# Latest Drawings :)



## JessXxX (Oct 30, 2009)

Here's a new drawing and also a WIP I've been drawing traditionally a lot recently  I'm really enjoying it even more than digital work suprisingly!

Sorry about the quality of the pictures my camera isn't the best.

Cutejessica11 on deviantART

That one is of Apollo a dressage stallion I work with he llooveellyy, and so well behaved! Nothing like people picture stallions he's ridden in the school with mares and behaves perfectly!


And the Wip is of Totillas a famous dressage stallion who is just stunning!
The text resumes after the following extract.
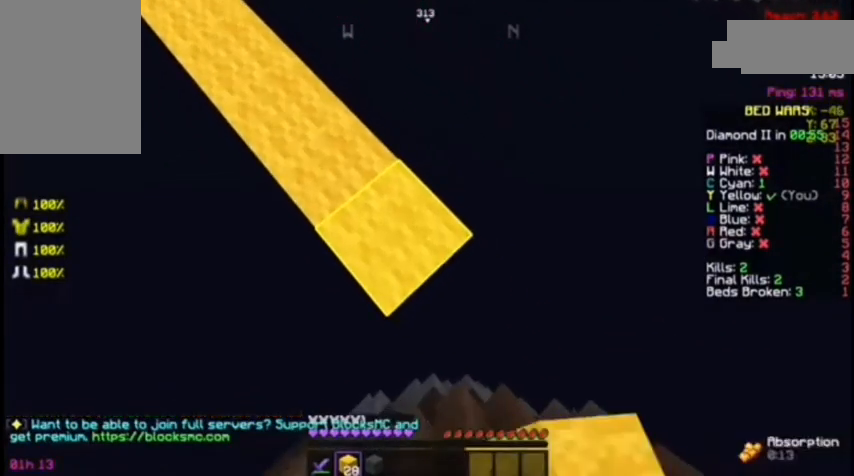
{"keys": ["d", "s"], "mouse": ["right"], "events": [[133, "mouse_right", "down"], [167, "mouse_right", "up"], [467, "mouse_right", "down"]]}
So let me know what you think! Critique is always welcome


----------



## lilruffian (Jun 28, 2010)

It's looking fantastic! Keep up with the progress pics!


----------



## JessXxX (Oct 30, 2009)

Thank you! I definitely will! Your artwork is amazing by the way I hope one day to be as good as you! (Or even half as good would suit me haha)


----------



## tinyliny (Oct 31, 2009)

I suppose you are using grid paper to help you lay out the image porportionally. I still see a very nice drawing and wish it were on quality paper. Your time and talent are worth quality paper.
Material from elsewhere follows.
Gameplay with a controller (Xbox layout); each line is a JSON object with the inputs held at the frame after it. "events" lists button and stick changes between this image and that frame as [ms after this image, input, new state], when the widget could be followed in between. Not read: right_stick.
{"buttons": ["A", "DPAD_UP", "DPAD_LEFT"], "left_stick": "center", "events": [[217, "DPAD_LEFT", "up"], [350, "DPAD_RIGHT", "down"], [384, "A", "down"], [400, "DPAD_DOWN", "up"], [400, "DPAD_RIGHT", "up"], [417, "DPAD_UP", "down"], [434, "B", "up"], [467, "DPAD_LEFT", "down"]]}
The image is very nicely laid out, but the photo is not in clear enough focus for me to make any comment in detail.


----------



## JessXxX (Oct 30, 2009)

This is actually done in my sketchbook I drew the grid out haha I use a grid because I'm still not too good with proportions and for complicated drawings like this one (It's my first one with a horse and rider) It helps  But yes it's drawn on 135g A4 sketching paper not sure what type it is. Thank you!


----------



## Spirit Lifter (Apr 23, 2012)

Wow! :shock::shock: Awesome!


----------



## JessXxX (Oct 30, 2009)

@SpritLifter: Thank you!

Heres a better quality close up image which will hopefully be better for critique


----------



## Skyseternalangel (Jul 23, 2011)

It's beautiful! Very realistic, good dark shading and highlights when needed.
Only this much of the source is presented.